PROBLEM TO WORK ON>
Without including any pictures, write out all the records word for word.

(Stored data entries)
============

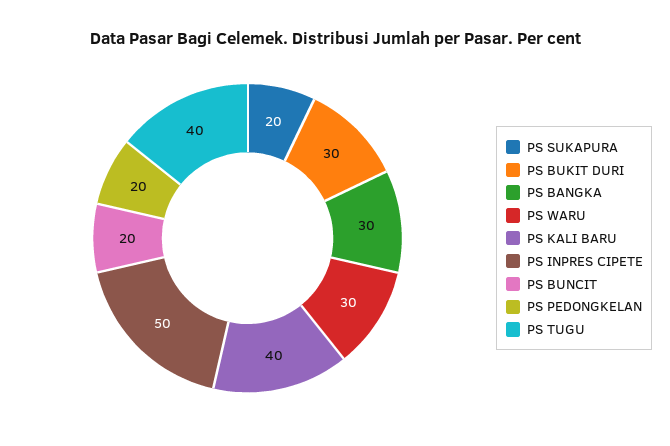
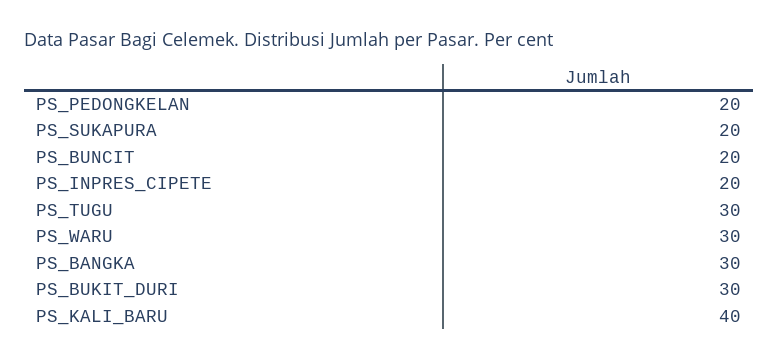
PS INPRES CIPETE: 50 -> 20
PS TUGU: 40 -> 30

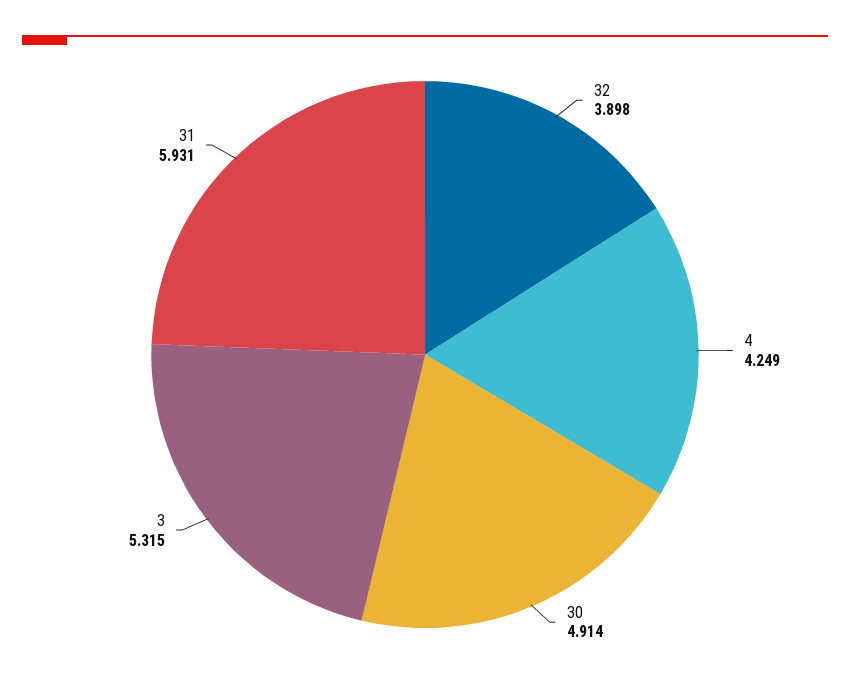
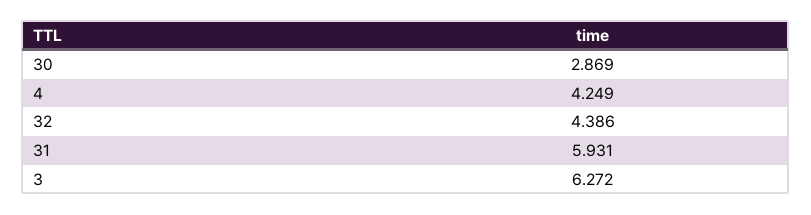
32: 3.898 -> 4.386
30: 4.914 -> 2.869
3: 5.315 -> 6.272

============

RESULT FOR THIS EXERCISE>
PS INPRES CIPETE: 50 -> 20
PS TUGU: 40 -> 30

32: 3.898 -> 4.386
30: 4.914 -> 2.869
3: 5.315 -> 6.272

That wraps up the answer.